Durante una conferencia de prensa realizada en el Aeropuerto Internacional de Guarulhos, en São Paulo, el pediatra brasileño Cássio Pelegrini aseguró que algunos detenidos fueron víctimas de violencia sexual mientras permanecían bajo custodia israelí.
El médico afirmó que las imágenes difundidas por el ministro de Seguridad Nacional de Israel, Itamar Ben-Gvir, solo muestran una parte de lo ocurrido durante la detención.
“Durante el tiempo que estuve en Ashdod, antes de ingresar a migración, se podían escuchar los gritos de personas siendo violadas”, declaró Pelegrini, quien además afirmó haber regresado a Brasil con una fractura de costilla tras presuntas agresiones físicas.
Los activistas señalaron que fueron retenidos con los ojos vendados durante varias horas, sin acceso adecuado a sanitarios ni atención médica, y posteriormente obligados a abordar vuelos de deportación pese a presentar lesiones.

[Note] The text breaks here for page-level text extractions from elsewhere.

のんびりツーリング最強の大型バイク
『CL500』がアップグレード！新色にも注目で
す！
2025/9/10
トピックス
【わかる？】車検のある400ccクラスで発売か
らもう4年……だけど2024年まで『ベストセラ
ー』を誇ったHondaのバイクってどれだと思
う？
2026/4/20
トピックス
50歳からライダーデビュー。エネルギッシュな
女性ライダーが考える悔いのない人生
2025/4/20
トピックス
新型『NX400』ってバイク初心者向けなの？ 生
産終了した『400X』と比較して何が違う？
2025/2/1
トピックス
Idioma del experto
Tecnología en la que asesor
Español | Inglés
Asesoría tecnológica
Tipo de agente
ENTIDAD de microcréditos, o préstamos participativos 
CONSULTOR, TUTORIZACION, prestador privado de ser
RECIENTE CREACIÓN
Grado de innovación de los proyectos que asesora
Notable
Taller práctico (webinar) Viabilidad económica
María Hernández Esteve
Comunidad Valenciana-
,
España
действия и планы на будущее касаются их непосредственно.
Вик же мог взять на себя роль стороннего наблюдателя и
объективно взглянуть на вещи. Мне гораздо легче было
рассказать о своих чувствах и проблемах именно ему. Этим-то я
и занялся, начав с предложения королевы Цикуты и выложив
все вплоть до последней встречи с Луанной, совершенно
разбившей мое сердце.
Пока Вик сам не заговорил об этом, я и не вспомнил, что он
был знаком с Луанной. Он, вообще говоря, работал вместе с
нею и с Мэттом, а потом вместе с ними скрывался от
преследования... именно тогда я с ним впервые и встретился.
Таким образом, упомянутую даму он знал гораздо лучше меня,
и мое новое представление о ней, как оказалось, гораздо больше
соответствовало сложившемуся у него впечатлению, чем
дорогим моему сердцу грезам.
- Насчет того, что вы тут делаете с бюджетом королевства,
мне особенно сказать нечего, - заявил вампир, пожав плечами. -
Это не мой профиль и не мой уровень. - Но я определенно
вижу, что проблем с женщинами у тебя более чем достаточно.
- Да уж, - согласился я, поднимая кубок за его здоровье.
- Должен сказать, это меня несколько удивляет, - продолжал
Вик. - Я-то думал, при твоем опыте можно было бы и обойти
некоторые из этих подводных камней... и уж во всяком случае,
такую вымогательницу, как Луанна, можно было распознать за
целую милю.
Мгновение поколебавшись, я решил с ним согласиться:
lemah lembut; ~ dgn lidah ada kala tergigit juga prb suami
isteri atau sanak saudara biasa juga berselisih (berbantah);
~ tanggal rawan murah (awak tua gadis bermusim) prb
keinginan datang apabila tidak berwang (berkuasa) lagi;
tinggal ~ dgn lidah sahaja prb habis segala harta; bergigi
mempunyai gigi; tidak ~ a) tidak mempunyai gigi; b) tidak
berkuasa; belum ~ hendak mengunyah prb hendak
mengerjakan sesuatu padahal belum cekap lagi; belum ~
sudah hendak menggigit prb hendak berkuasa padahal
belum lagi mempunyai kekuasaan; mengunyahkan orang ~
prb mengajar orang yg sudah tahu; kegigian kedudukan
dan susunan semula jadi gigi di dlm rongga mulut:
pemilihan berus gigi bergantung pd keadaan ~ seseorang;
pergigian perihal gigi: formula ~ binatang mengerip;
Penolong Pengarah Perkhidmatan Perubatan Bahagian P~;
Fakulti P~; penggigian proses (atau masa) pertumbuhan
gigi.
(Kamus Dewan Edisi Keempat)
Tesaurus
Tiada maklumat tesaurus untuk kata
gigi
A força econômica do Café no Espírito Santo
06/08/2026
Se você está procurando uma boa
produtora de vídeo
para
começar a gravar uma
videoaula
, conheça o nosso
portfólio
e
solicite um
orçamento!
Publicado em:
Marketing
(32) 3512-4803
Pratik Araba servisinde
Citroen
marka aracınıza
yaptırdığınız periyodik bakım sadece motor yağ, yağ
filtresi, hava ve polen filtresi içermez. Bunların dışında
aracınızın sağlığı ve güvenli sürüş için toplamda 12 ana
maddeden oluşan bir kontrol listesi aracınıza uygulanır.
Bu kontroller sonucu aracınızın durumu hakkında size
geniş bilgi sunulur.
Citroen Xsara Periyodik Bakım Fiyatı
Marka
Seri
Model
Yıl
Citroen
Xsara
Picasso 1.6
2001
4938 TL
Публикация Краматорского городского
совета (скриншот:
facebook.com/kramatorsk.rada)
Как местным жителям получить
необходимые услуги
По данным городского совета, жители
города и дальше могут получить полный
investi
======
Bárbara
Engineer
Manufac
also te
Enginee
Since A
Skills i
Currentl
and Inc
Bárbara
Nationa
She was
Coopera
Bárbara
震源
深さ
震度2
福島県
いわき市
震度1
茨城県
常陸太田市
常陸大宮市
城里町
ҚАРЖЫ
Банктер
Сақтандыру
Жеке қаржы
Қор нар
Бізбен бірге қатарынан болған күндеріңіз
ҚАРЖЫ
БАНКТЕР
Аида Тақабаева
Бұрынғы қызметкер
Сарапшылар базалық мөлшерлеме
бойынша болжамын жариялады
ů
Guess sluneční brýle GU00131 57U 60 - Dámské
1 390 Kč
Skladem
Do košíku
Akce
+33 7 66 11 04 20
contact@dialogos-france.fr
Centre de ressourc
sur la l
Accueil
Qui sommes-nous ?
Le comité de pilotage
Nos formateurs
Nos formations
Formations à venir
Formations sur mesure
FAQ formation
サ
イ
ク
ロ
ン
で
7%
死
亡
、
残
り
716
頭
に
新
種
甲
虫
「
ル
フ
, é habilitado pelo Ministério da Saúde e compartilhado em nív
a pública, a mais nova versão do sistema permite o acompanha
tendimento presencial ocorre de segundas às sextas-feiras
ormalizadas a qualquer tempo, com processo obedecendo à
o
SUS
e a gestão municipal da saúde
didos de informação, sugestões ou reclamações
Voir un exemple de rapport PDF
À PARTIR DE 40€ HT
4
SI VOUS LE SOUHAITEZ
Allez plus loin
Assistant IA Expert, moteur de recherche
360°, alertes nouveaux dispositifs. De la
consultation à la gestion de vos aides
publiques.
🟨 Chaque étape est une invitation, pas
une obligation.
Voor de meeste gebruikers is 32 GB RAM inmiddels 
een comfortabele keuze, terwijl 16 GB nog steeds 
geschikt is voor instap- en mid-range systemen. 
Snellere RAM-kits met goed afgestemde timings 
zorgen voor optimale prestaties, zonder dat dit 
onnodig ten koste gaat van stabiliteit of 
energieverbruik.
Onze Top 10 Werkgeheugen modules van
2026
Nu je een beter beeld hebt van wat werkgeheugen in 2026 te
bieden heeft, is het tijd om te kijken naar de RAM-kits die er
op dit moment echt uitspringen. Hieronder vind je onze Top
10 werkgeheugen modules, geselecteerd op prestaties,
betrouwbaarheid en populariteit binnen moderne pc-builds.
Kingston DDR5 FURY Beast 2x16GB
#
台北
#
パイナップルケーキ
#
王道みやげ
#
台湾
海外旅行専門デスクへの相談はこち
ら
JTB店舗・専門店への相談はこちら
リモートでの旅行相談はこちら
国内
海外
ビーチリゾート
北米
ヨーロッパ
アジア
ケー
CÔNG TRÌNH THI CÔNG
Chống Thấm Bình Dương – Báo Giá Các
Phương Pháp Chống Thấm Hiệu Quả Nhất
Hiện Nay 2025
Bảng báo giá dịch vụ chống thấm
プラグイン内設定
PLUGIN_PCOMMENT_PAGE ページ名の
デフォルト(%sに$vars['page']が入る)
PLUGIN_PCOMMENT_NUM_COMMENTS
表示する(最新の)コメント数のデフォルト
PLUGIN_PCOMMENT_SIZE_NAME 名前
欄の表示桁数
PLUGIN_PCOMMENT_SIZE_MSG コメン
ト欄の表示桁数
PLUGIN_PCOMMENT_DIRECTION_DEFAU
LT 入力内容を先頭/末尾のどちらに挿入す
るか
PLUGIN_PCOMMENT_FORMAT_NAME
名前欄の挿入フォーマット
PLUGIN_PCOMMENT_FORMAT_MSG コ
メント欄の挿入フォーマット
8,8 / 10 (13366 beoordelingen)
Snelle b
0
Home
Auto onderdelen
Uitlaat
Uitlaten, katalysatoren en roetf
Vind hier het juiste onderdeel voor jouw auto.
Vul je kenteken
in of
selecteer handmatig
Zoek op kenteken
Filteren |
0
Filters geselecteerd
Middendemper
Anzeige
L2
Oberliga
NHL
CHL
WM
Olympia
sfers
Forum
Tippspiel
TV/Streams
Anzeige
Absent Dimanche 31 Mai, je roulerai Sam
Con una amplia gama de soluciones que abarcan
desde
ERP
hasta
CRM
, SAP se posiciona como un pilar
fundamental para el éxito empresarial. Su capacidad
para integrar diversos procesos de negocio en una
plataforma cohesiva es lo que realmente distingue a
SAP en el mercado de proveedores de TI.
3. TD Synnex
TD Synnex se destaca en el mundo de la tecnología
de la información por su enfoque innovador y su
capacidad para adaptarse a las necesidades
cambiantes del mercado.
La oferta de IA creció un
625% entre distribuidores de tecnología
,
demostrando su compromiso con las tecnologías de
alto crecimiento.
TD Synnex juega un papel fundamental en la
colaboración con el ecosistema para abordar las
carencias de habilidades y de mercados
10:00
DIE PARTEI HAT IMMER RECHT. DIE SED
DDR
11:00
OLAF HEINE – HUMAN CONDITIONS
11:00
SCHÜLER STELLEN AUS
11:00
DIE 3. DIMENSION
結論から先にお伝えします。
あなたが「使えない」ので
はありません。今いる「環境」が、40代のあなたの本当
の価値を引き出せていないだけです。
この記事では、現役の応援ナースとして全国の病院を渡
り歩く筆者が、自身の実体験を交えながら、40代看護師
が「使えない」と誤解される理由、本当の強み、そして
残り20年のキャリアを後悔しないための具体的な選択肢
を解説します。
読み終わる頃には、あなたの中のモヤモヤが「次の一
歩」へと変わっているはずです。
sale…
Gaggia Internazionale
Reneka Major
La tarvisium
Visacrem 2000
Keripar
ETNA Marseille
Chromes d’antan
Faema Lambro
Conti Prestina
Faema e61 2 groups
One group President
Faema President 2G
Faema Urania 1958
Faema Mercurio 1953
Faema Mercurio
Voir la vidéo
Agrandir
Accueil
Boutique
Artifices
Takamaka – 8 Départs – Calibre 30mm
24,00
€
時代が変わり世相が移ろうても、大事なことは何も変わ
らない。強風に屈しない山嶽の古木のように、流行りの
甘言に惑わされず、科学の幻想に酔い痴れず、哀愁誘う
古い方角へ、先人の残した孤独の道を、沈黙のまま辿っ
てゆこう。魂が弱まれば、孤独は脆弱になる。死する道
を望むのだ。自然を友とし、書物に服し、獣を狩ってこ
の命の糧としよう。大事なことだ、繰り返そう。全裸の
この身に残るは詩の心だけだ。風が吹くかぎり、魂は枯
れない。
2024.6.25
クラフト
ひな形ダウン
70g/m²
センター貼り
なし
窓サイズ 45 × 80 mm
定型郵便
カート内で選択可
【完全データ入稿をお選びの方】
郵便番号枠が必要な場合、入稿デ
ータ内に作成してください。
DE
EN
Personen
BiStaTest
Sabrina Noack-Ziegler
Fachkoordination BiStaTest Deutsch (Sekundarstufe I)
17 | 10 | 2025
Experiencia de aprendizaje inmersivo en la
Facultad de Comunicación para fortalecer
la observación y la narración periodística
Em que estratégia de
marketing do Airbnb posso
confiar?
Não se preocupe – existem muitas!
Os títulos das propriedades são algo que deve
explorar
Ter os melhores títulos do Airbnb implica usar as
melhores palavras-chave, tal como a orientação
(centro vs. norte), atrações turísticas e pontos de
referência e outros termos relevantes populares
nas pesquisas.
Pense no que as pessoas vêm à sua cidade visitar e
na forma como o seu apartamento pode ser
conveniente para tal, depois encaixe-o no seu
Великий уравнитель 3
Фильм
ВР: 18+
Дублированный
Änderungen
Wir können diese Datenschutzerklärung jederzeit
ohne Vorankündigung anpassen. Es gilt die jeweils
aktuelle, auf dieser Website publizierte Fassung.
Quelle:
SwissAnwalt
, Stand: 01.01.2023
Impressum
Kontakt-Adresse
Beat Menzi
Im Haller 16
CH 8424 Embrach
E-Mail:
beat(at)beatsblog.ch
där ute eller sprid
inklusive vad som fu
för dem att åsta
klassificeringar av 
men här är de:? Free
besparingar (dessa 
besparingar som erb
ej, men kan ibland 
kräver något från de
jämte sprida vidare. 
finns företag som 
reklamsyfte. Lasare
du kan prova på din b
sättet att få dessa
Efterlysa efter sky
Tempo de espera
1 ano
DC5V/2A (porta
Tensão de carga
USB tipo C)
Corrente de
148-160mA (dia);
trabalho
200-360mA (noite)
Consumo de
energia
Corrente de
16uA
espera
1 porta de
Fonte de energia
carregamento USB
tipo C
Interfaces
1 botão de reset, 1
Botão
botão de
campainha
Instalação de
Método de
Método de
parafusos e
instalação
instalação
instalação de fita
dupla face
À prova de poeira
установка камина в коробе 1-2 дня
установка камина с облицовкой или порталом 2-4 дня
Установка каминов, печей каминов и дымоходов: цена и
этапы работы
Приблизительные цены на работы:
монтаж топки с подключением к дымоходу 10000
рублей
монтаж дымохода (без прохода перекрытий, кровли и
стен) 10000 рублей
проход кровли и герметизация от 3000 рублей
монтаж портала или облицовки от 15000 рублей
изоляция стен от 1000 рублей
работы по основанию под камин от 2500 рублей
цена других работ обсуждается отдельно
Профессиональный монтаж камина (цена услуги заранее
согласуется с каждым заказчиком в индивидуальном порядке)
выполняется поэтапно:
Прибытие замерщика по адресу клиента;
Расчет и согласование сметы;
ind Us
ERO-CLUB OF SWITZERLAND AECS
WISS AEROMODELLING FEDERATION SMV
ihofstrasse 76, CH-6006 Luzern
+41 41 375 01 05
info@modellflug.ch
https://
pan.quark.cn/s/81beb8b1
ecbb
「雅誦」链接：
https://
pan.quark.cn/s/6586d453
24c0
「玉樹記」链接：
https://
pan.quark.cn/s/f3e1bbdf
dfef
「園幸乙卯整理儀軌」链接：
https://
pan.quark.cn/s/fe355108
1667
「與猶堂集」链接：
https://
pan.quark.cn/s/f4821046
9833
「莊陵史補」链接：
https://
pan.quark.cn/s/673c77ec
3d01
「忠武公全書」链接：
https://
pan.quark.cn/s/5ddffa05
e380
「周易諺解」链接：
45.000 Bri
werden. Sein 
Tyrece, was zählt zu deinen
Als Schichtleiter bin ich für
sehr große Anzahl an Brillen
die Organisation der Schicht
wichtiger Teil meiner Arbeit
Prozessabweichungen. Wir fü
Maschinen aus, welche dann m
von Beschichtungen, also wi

La activista Beatriz Moreira relató que las agresiones comenzaron desde el abordaje al barco humanitario en aguas internacionales, a más de 300 millas náuticas de Gaza.
Según su testimonio, los detenidos fueron trasladados a “barcos-prisión” y confinados dentro de contenedores de carga en condiciones de hacinamiento, frío y falta de higiene.
Moreira y la activista Ariadne Teles denunciaron haber sufrido fracturas en las muñecas durante el operativo.
Los activistas afirmaron además que otros integrantes internacionales de la flotilla presentaron neumotórax, fracturas nasales, pérdida de dientes y lesiones pulmonares que requirieron intervenciones médicas de emergencia antes de ser deportados.
Tras conocerse los señalamientos, el gobierno de Brasil convocó a la encargada de negocios de la Embajada de Israel en Brasilia, Rasha Athamni, para solicitar explicaciones sobre el trato dado a los activistas.
Las tensiones diplomáticas entre Brasil e Israel se han agravado desde el inicio de la ofensiva israelí sobre Gaza, conflicto que el presidente brasileño Luiz Inácio Lula da Silva ha calificado públicamente como un “genocidio”, lo que provocó que Israel lo declarara persona non grata.